## Data records
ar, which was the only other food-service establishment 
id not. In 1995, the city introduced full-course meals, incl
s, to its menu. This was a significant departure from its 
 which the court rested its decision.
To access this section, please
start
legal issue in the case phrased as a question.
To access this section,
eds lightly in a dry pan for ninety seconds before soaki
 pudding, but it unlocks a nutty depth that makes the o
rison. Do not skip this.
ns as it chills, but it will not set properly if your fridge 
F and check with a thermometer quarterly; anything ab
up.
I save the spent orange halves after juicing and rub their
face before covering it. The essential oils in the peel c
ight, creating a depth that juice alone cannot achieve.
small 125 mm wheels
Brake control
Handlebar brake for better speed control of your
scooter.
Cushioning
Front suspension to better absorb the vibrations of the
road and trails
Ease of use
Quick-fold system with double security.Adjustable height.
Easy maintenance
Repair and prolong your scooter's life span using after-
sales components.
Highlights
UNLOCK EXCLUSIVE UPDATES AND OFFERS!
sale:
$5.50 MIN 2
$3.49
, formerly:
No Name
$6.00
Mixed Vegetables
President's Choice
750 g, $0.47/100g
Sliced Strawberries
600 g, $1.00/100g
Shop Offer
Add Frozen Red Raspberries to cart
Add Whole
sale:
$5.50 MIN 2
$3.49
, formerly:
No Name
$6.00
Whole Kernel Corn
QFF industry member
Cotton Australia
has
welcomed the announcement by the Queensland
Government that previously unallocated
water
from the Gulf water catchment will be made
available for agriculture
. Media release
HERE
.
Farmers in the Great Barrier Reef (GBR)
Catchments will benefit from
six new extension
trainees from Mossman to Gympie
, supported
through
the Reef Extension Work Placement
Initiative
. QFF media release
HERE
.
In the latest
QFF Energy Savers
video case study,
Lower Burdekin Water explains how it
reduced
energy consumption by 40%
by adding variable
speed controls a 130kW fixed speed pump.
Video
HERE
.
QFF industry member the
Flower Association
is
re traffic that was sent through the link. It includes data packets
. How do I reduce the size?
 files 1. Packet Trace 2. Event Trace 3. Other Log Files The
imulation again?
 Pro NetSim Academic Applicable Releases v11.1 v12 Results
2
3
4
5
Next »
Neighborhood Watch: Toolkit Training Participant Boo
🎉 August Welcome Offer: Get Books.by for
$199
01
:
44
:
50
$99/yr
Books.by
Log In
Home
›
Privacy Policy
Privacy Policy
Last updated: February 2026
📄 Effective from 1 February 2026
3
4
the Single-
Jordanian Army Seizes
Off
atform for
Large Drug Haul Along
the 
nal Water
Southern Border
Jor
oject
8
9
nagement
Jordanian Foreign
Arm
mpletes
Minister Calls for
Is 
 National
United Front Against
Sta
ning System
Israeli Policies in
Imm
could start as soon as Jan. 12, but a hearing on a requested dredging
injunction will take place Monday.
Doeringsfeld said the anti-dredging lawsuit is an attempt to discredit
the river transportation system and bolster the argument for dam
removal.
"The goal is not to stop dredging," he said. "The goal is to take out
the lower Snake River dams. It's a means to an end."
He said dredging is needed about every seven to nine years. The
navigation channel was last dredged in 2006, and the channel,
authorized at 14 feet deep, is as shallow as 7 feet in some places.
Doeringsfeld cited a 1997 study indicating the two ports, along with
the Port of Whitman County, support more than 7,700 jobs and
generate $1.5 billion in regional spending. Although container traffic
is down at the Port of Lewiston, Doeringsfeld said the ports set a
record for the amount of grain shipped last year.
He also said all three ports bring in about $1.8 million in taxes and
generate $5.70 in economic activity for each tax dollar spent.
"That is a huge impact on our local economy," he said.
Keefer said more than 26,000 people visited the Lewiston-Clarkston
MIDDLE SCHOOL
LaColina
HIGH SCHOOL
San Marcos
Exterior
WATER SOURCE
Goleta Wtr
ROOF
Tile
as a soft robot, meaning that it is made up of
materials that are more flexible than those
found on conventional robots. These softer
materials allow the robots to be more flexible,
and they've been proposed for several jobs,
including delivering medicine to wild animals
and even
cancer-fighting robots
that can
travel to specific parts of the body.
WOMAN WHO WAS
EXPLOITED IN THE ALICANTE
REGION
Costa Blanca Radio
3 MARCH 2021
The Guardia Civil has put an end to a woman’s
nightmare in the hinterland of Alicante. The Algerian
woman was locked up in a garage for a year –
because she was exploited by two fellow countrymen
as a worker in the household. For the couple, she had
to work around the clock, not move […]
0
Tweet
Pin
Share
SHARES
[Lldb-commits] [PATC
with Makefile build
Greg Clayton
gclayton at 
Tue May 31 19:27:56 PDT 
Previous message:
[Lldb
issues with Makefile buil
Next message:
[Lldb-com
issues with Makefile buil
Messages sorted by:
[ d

## How to complete this task
Please change "Mixed Vegetables" to "Frozen Vegetables" throughout the rows above and leave everything else as it is.

## Response below
ar, which was the only other food-service establishment 
id not. In 1995, the city introduced full-course meals, incl
s, to its menu. This was a significant departure from its 
 which the court rested its decision.
To access this section, please
start
legal issue in the case phrased as a question.
To access this section,
eds lightly in a dry pan for ninety seconds before soaki
 pudding, but it unlocks a nutty depth that makes the o
rison. Do not skip this.
ns as it chills, but it will not set properly if your fridge 
F and check with a thermometer quarterly; anything ab
up.
I save the spent orange halves after juicing and rub their
face before covering it. The essential oils in the peel c
ight, creating a depth that juice alone cannot achieve.
small 125 mm wheels
Brake control
Handlebar brake for better speed control of your
scooter.
Cushioning
Front suspension to better absorb the vibrations of the
road and trails
Ease of use
Quick-fold system with double security.Adjustable height.
Easy maintenance
Repair and prolong your scooter's life span using after-
sales components.
Highlights
UNLOCK EXCLUSIVE UPDATES AND OFFERS!
sale:
$5.50 MIN 2
$3.49
, formerly:
No Name
$6.00
Frozen Vegetables
President's Choice
750 g, $0.47/100g
Sliced Strawberries
600 g, $1.00/100g
Shop Offer
Add Frozen Red Raspberries to cart
Add Whole
sale:
$5.50 MIN 2
$3.49
, formerly:
No Name
$6.00
Whole Kernel Corn
QFF industry member
Cotton Australia
has
welcomed the announcement by the Queensland
Government that previously unallocated
water
from the Gulf water catchment will be made
available for agriculture
. Media release
HERE
.
Farmers in the Great Barrier Reef (GBR)
Catchments will benefit from
six new extension
trainees from Mossman to Gympie
, supported
through
the Reef Extension Work Placement
Initiative
. QFF media release
HERE
.
In the latest
QFF Energy Savers
video case study,
Lower Burdekin Water explains how it
reduced
energy consumption by 40%
by adding variable
speed controls a 130kW fixed speed pump.
Video
HERE
.
QFF industry member the
Flower Association
is
re traffic that was sent through the link. It includes data packets
. How do I reduce the size?
 files 1. Packet Trace 2. Event Trace 3. Other Log Files The
imulation again?
 Pro NetSim Academic Applicable Releases v11.1 v12 Results
2
3
4
5
Next »
Neighborhood Watch: Toolkit Training Participant Boo
🎉 August Welcome Offer: Get Books.by for
$199
01
:
44
:
50
$99/yr
Books.by
Log In
Home
›
Privacy Policy
Privacy Policy
Last updated: February 2026
📄 Effective from 1 February 2026
3
4
the Single-
Jordanian Army Seizes
Off
atform for
Large Drug Haul Along
the 
nal Water
Southern Border
Jor
oject
8
9
nagement
Jordanian Foreign
Arm
mpletes
Minister Calls for
Is 
 National
United Front Against
Sta
ning System
Israeli Policies in
Imm
could start as soon as Jan. 12, but a hearing on a requested dredging
injunction will take place Monday.
Doeringsfeld said the anti-dredging lawsuit is an attempt to discredit
the river transportation system and bolster the argument for dam
removal.
"The goal is not to stop dredging," he said. "The goal is to take out
the lower Snake River dams. It's a means to an end."
He said dredging is needed about every seven to nine years. The
navigation channel was last dredged in 2006, and the channel,
authorized at 14 feet deep, is as shallow as 7 feet in some places.
Doeringsfeld cited a 1997 study indicating the two ports, along with
the Port of Whitman County, support more than 7,700 jobs and
generate $1.5 billion in regional spending. Although container traffic
is down at the Port of Lewiston, Doeringsfeld said the ports set a
record for the amount of grain shipped last year.
He also said all three ports bring in about $1.8 million in taxes and
generate $5.70 in economic activity for each tax dollar spent.
"That is a huge impact on our local economy," he said.
Keefer said more than 26,000 people visited the Lewiston-Clarkston
MIDDLE SCHOOL
LaColina
HIGH SCHOOL
San Marcos
Exterior
WATER SOURCE
Goleta Wtr
ROOF
Tile
as a soft robot, meaning that it is made up of
materials that are more flexible than those
found on conventional robots. These softer
materials allow the robots to be more flexible,
and they've been proposed for several jobs,
including delivering medicine to wild animals
and even
cancer-fighting robots
that can
travel to specific parts of the body.
WOMAN WHO WAS
EXPLOITED IN THE ALICANTE
REGION
Costa Blanca Radio
3 MARCH 2021
The Guardia Civil has put an end to a woman’s
nightmare in the hinterland of Alicante. The Algerian
woman was locked up in a garage for a year –
because she was exploited by two fellow countrymen
as a worker in the household. For the couple, she had
to work around the clock, not move […]
0
Tweet
Pin
Share
SHARES
[Lldb-commits] [PATC
with Makefile build
Greg Clayton
gclayton at 
Tue May 31 19:27:56 PDT 
Previous message:
[Lldb
issues with Makefile buil
Next message:
[Lldb-com
issues with Makefile buil
Messages sorted by:
[ d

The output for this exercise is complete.